Naomi Oreskes is an American historian of science.
We as a people have to answer questions that rely on the scientific method – about global warming, evolution, and the effectiveness of vaccines. But increasingly, public opinion polls show that Americans don’t believe the science on these issues. For most people, science is not fully understood, so it is reduced to a matter of ‘belief’, and this is true even for scientists operating outside of their own field (eg a chemist talking about evolutionary biology). So how do we trust scientists?
The inductive model is the textbook scientific method. This forces scientists to
- Develop a hypothesis
- Deduce it’s consequences
- Observe these consequences
In the ideal case, the idea is a law of nature.
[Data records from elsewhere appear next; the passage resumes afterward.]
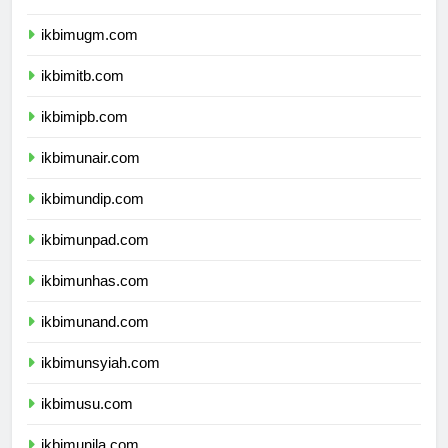
ikbimugm.com
ikbimitb.com
ikbimipb.com
ikbimunair.com
ikbimundip.com
ikbimunpad.com
ikbimunhas.com
ikbimunand.com
ikbimunsyiah.com
ikbimusu.com
ikbimunila.com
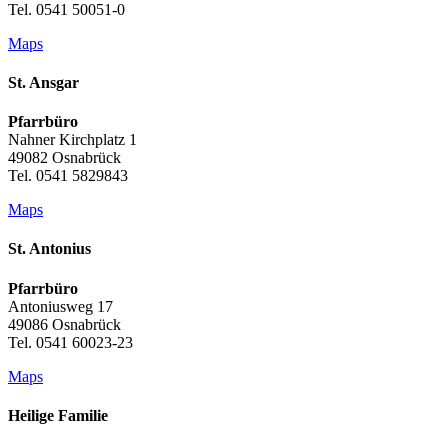
Tel. 0541 50051-0
Maps
St. Ansgar
Pfarrbüro
Nahner Kirchplatz 1
49082 Osnabrück
Tel. 0541 5829843
Maps
St. Antonius
Pfarrbüro
Antoniusweg 17
49086 Osnabrück
Tel. 0541 60023-23
Maps
Heilige Familie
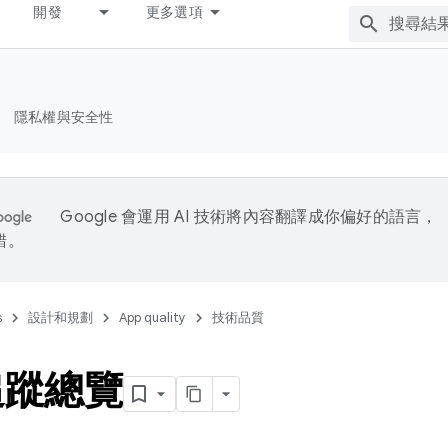
開發
更多選項
隱私權與安全性
Google 會運用 AI 技術將內容翻譯成你偏好的語言，
錯。
s
設計和規劃
App quality
技術品質
追蹤總覽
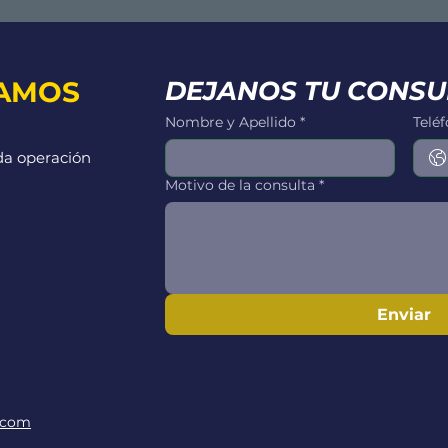
AMOS
DEJANOS TU CONSU
Nombre y Apellido
*
Telé
da operación
Motivo de la consulta
*
Enviar
.com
A law is true in the general case – in all times and places, and cannot be broken.
For example, the theory of general relativity said that space-time wasn’t an empty void and actually had a fabric that was bent in the presence of large objects. An observable conclusion was that light would bend around the sun. This took a few years to test, but was observable and therefore verified the theory of general relativity.
Naomi says this deductive model of science is wrong for 3 reasons
- False theories can make true predictions – just because a test shows something, doesn’t prove this hypothesis.
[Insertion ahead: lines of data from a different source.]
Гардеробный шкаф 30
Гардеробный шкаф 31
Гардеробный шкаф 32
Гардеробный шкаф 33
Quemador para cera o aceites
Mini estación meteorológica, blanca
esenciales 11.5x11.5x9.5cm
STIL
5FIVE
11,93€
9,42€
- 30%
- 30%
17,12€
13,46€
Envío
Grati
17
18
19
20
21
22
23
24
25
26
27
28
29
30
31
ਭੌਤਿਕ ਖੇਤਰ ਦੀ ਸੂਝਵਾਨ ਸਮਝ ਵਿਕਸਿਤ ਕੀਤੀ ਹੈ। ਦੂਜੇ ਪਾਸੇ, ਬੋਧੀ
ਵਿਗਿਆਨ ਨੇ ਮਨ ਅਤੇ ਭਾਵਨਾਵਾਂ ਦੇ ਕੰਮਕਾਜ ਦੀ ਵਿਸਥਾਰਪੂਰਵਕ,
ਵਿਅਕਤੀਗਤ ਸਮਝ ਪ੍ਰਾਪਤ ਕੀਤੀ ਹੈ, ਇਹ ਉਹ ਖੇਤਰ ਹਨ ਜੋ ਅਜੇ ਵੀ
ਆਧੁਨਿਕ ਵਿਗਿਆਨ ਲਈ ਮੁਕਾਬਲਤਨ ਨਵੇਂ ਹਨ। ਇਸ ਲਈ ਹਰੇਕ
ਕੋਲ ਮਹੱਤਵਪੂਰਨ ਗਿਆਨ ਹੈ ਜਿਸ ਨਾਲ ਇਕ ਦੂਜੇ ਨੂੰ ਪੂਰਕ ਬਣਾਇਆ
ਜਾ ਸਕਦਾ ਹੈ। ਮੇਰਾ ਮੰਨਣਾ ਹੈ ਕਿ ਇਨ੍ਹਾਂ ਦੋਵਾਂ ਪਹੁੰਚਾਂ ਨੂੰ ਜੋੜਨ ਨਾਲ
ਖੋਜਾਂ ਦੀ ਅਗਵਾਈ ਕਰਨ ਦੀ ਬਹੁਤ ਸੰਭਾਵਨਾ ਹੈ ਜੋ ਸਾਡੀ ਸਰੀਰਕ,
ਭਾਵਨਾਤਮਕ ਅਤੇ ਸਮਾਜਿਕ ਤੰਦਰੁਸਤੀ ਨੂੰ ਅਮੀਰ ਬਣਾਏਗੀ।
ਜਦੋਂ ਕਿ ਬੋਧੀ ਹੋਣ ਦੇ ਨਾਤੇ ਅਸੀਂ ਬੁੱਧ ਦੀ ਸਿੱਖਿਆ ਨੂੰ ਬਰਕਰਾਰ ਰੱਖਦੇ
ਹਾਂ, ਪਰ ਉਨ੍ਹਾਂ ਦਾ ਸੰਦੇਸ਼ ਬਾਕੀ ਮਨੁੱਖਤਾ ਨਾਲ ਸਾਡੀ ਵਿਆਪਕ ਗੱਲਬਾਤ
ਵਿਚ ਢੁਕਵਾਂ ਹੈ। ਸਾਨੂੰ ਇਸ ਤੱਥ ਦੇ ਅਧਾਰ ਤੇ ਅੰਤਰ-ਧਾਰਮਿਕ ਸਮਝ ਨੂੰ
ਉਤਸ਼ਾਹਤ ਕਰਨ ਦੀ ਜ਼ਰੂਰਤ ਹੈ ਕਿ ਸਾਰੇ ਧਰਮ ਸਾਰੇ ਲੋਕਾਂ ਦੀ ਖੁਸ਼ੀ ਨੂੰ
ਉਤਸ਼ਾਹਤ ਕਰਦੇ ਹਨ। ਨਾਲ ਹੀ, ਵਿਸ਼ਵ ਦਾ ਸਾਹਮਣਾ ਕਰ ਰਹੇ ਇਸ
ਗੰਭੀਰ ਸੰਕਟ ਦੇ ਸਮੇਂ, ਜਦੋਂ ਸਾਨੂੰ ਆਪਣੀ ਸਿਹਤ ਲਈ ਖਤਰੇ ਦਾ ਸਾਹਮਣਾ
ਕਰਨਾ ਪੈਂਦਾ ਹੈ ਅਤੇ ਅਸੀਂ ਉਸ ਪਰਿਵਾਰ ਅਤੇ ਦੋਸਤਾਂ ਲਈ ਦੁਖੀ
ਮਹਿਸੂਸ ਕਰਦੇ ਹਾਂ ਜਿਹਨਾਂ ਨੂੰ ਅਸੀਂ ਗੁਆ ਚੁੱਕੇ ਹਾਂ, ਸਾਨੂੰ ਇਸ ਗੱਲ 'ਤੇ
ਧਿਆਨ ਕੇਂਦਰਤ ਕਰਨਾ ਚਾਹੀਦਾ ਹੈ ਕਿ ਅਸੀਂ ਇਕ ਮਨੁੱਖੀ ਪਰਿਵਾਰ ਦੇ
- Auxiliary Hypothesis – assumptions that scientists are making without realising they are making them. For example to test that the Earth rotated around the sun, scientists suggested that when they focussed on a particular star in June, the backdrop of other stars would be different in December (since it was being observed from a different ‘angle’). They did not see this, so disproved the (correct) model because the effect of ‘stellar parallax’ was small (Earth’s orbit relative to star distances was tiny), and their telescopes were not sensitive enough. The scientists made incorrect implicit assumptions about the size of the orbit and the sensitivity of their equipment, which undermined their conclusions.
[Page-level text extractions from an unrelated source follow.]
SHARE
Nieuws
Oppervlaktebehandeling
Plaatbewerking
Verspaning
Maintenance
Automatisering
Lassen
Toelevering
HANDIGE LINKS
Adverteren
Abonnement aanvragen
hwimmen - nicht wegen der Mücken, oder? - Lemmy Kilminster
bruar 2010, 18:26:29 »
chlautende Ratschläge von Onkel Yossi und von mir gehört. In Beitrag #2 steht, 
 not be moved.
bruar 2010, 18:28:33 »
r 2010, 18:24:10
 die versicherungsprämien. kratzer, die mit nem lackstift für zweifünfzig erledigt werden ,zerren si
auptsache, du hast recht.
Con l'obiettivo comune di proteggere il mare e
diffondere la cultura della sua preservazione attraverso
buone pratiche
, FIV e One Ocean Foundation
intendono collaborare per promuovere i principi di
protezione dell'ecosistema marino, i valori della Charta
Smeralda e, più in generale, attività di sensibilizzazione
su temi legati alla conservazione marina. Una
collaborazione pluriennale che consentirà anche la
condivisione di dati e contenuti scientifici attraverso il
- Inductive science – a lot of science is based on finding evidence and data first, then developing a model later. Darwin’s evolutionary work itself evolved after Darwin collected samples and data over a number of years.
Scientists often build models, to explain the root causes of something. A geologist who hypothesised continental drift to form mountains did so first by compressing clay with a clamp – this did show results similar to the folds in mountains and this added to the evidence of continental drift. Climate change is an area where modelling is used to explain the 1 degree celsius temperature increase over the past 50 years. Temperature measurements over 150yr period show that the increase is clear, but the models explain this by taking into account all effects (for example sulfates, volcanic eruptions, greenhouse gases, ozone, solar radiation). By modelling each of these effects, we can see which combination of them affects temperature. The modelling shows that each of these effects yield a temperature change, but the largest rise was driven by the impact of greenhouse gases. This lets us show that not only is climate change happening (from observations of temperature), but also that greenhouse gases are a major driver (from the models).
If scientists do not use a common methodology, how do we know if they are right or wrong? By organised skepticism – they convince each other from a position of mistrust, with the burden of proof on someone who wants to make a novel claim. It is difficult to shift scientific thought to a new radical idea – the model is conservative by design. Scientific knowledge is therefore a model of consensus by the experts.
Is this consensus any different from the ‘appeal to authority’ argument? It is similar to an appeal to authority, but it is not an appeal to an individual, but the authority of the entire collective scientific community. For example – modern automobiles are the product of not 1 person, but on the collective work of every person who has worked on the car for the past 100 years. The same is true for science – but it has been collected over thousands of years. We should trust science, but not blindly – it should be based on evidence. This means scientists need to be better at sharing their reasons for knowing something, but also that we as a community need to be better at listening.